* **Action item**
Among the lines of the entries below, count those containing the word "увелич" and answer with the number only.

Transcribed page contents
^^^^^^^^^^^^^^^^

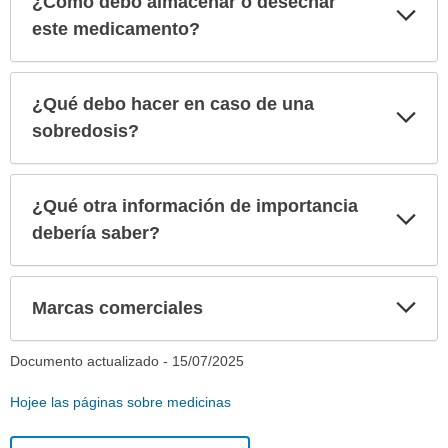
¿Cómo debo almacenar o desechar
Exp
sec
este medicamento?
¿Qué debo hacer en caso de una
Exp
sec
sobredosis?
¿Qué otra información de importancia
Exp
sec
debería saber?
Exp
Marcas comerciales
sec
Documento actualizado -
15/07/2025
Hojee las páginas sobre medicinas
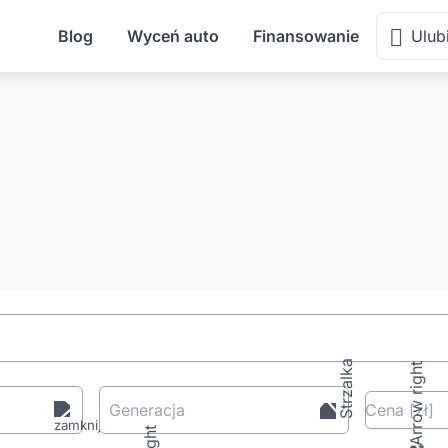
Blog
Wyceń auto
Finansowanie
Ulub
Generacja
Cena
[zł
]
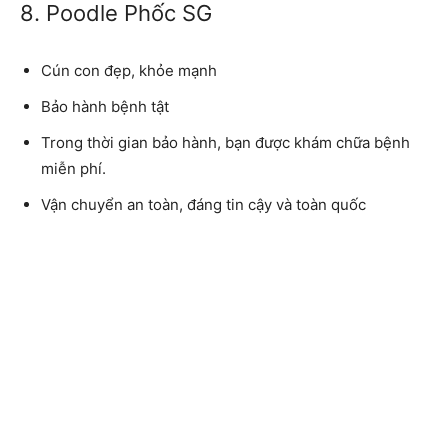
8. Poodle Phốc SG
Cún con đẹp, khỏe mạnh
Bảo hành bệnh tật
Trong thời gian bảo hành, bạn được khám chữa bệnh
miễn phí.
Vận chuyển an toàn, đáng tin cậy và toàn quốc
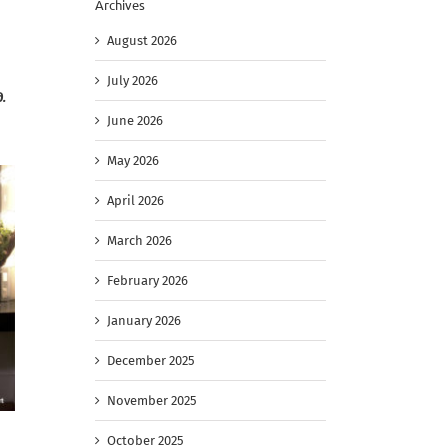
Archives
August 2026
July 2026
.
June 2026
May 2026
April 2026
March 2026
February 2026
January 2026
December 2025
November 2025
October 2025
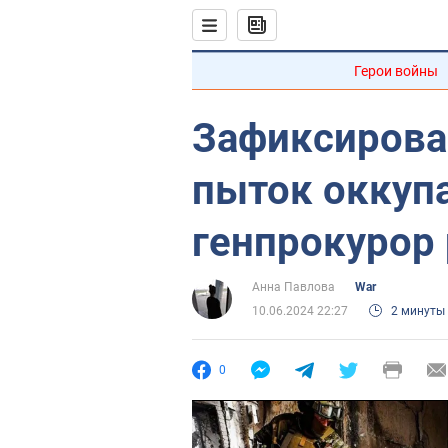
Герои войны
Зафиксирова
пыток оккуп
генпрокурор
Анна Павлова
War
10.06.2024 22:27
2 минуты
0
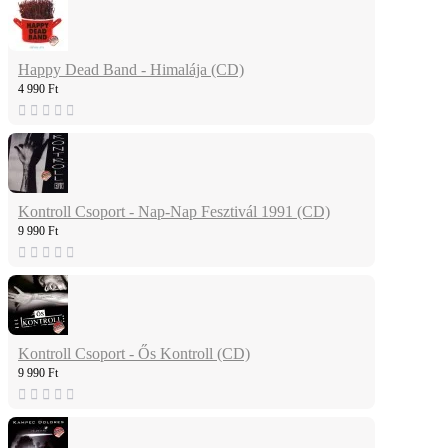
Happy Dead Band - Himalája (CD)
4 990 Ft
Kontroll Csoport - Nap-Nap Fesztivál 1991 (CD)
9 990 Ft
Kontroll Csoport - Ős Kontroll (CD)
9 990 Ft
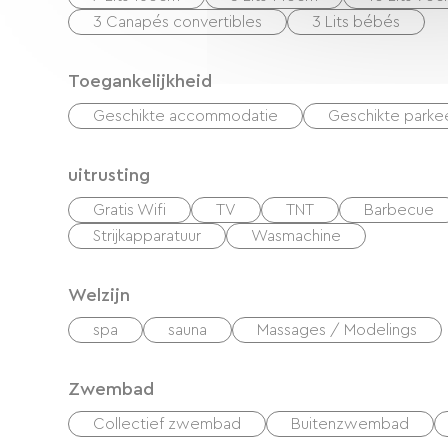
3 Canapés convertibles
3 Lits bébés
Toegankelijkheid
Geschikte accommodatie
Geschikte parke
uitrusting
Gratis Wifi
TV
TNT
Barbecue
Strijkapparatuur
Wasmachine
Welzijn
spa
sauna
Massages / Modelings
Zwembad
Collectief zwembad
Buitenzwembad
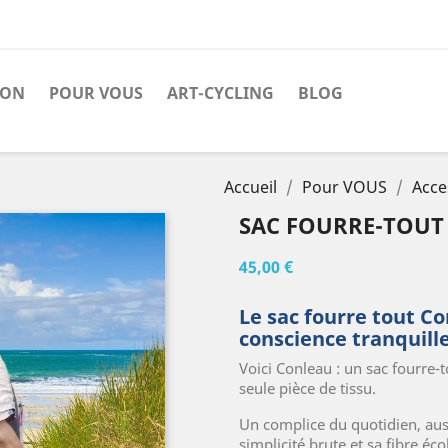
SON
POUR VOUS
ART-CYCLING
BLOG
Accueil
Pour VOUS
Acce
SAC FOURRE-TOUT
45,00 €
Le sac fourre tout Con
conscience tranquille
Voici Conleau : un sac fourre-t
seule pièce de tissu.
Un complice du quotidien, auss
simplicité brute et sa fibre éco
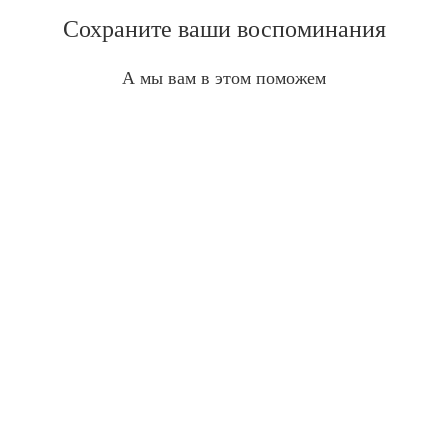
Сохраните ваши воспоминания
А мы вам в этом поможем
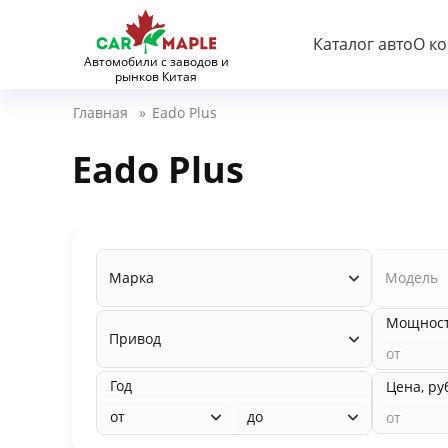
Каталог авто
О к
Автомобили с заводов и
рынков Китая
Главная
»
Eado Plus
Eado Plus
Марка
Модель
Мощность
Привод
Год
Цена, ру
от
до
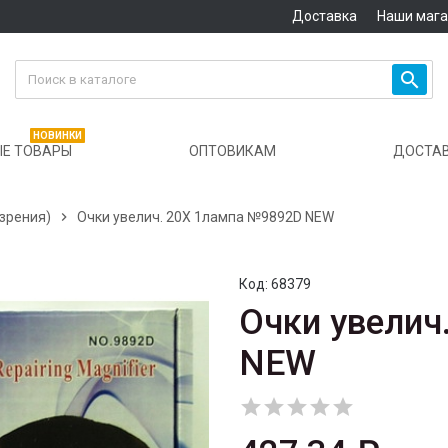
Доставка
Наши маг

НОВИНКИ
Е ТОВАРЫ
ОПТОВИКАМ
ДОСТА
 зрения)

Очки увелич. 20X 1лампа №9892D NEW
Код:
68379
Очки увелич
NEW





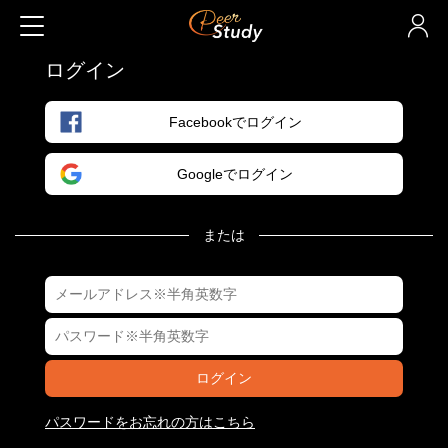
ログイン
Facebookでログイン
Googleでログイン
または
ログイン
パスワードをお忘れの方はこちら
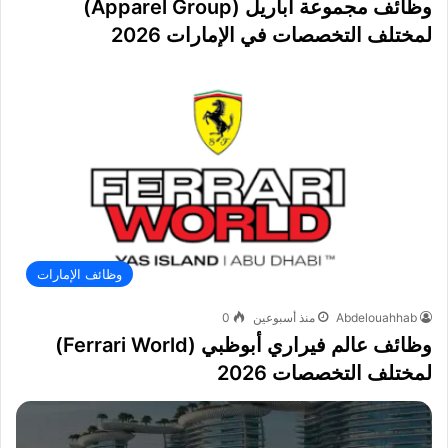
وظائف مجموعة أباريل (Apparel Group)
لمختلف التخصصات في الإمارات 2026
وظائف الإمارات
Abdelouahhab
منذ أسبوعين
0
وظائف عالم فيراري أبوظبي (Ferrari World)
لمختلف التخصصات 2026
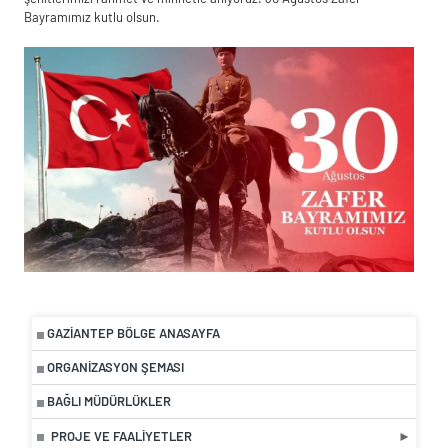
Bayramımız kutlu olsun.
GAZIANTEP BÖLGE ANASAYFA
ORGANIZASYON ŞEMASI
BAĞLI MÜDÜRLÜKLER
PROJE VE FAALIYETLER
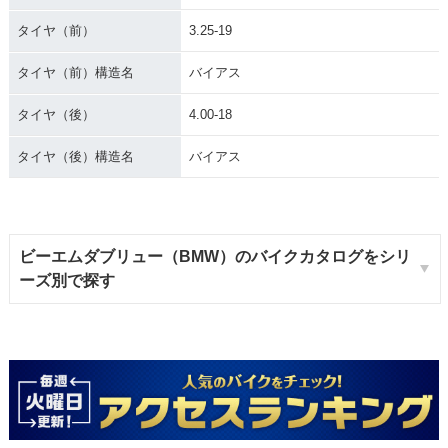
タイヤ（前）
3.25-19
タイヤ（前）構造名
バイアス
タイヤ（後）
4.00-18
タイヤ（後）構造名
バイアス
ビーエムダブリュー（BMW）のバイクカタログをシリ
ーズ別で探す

^^^^^^^^^^^^^^^^

* **Task answer**
2